Intra-articular Injection of Mesenchymal Stem Cells for the Treatment of Osteoarthritis of the Knee: A Proof-of-Concept Clinical Trial
Translational and Clinical Research
Translational and Clinical Research Doi: 10.1002/stem.1634
Chris Hyunchul Jo1, Young Gil Lee1, Won Hyoung Shin1, Hyang Kim1, Jee Won Chai2, Eui Cheol Jeong3, Ji Eun Kim4, Hackjoon Shim5, Ji Sun Shin1, Il Seob Shin6, Jeong Chan Ra6, Sohee Oh7, and Kang Sup Yoon1*
1Department of Orthopedic Surgery, 2Department of Radiology, 3Department of Plastic and Reconstructive Surgery,4Department of Pathology, Seoul National University College of Medicine, SMG-SNU Boramae Medical Center, 20 Boramae-ro 5-gil, Dongjak-gu, Seoul 156-707, Korea; 5Cardiovascular Research Institute, Yonsei University College of Medicine, 250 Seongsanno, Seodaemung-gu, Seoul, 120-752, Korea; 6Stem Cell Research Center, K-STEM CELL, 1596-7 Nakseongdae-dong, Gwanak-gu, Seoul, 151-835, Korea; 7Department of Biostatistics, SMG-SNU Boramae Medical Center, Seoul, Korea.

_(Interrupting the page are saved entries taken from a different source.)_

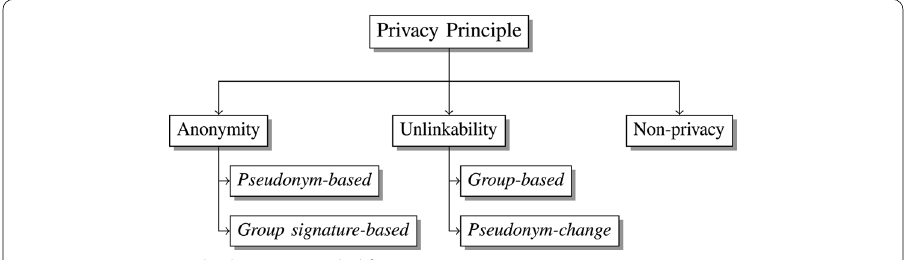
Fig. 13 Privacy principle class in expanded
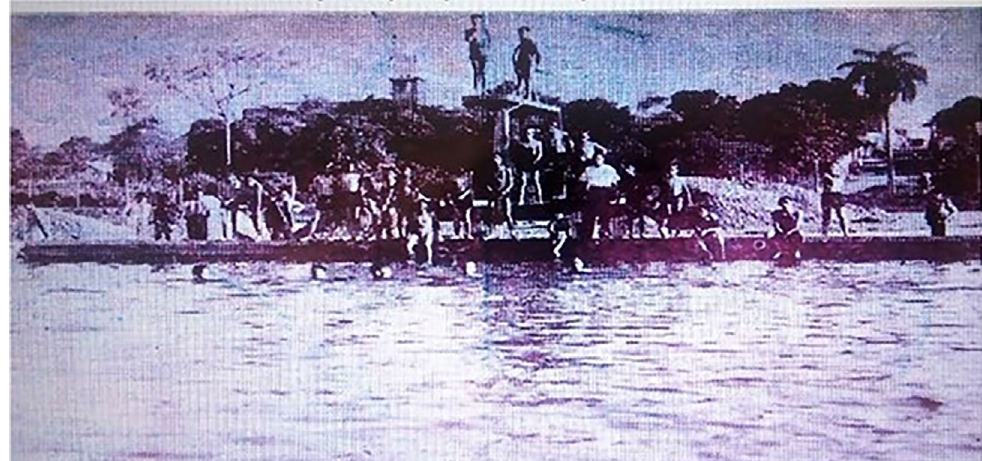
Figure 4 - The Sports Square pool in 1940. Source: Revista Montes Claros (Minas Gerais), No. 2, October 1940, page 36.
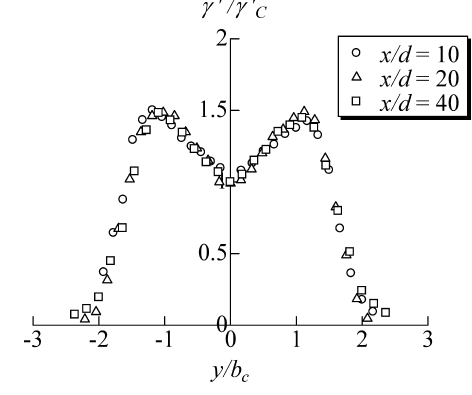
Fig. 5 Cross-streamwise profiles of r.m.s. value of concentration fluctuation of nonreactive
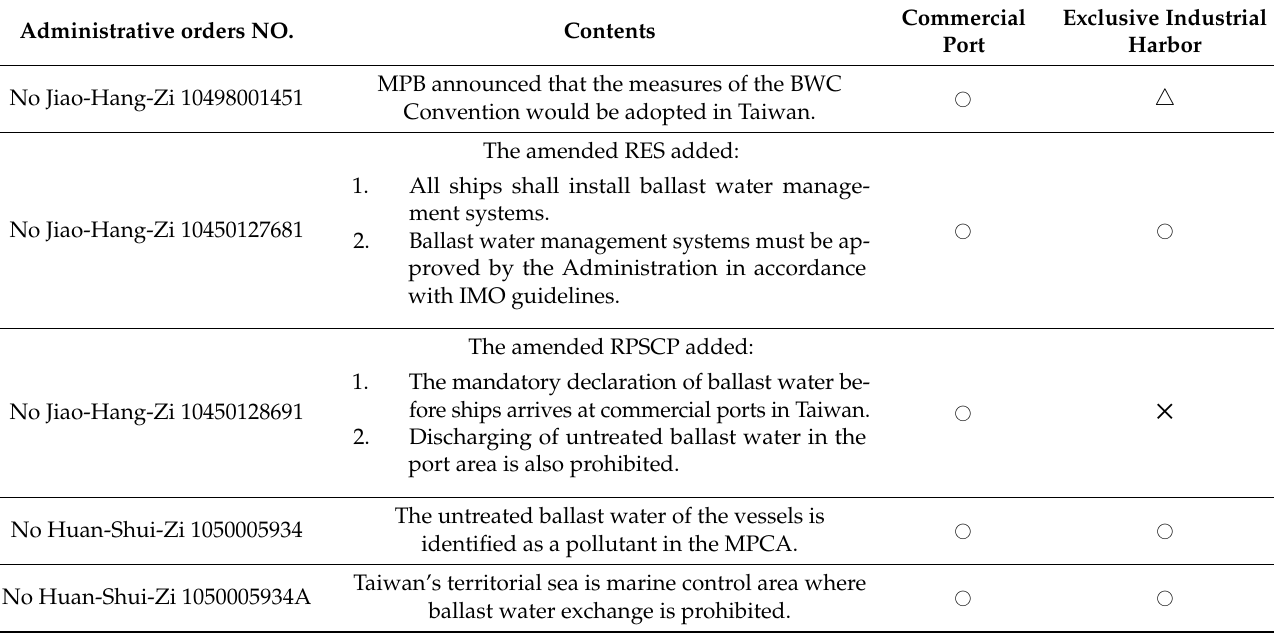
Table 6. Taiwan ballast water authority and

Mesenchymal stem cells are known to have a potential for articular cartilage regeneration. However, most studies focused on focal cartilage defect through surgical implantation. For the treatment of generalized cartilage loss in osteoarthritis, an alternative delivery strategy would be more appropriate. The purpose of this study was to assess the safety and efficacy of intra-articular injection of autologous adipose tissue derived MSCs (AD-MSCs) for knee osteoarthritis. We enrolled 18 patients with osteoarthritis of the knee and injected AD MSCs into the knee. The phase I study consists of 3 dose-escalation cohorts; the low-dose (1.0×107 cells), mid-dose (5.0×107) and high-dose (1.0×108) group with 3 patients each. The phase II included 9 patients receiving the high-dose. The primary outcomes were the safety and the Western Ontario and McMaster Universities Osteoarthritis index (WOMAC) at 6 months. Secondary outcomes included clinical, radiological, arthroscopic, and histological evaluations. There was no treatment-related adverse event. The WOMAC score improved at 6 months after injection in the high-dose group. The size of cartilage defect decreased while the volume of cartilage increased in the medial femoral and tibial condyles of the high-dose group. Arthroscopy showed that the size of cartilage defect decreased in the medial femoral and medial tibial condyles of the high-dose group. Histology demonstrated thick, hyaline-like cartilage regeneration. These results showed that intra-articular injection of 1.0×108 AD MSCs into the osteoarthritic knee improved function and pain of the knee joint without causing adverse events, and reduced cartilage defects by regeneration of hyaline-like articular cartilage.
In summary, intra-articular injection of 1.0x108AD MSCs into the osteoarthritic knee improved function and pain of the knee joint without causing adverse events. Radiological, arthroscopic, and histological measures consistently demonstrated decreased of articular cartilage defects by regeneration of hyaline-like articular cartilage. These results are promising to encourage large randomized clinical trials, and we are cautiously optimistic about this new step for the treatment of osteoarthritis of the knee.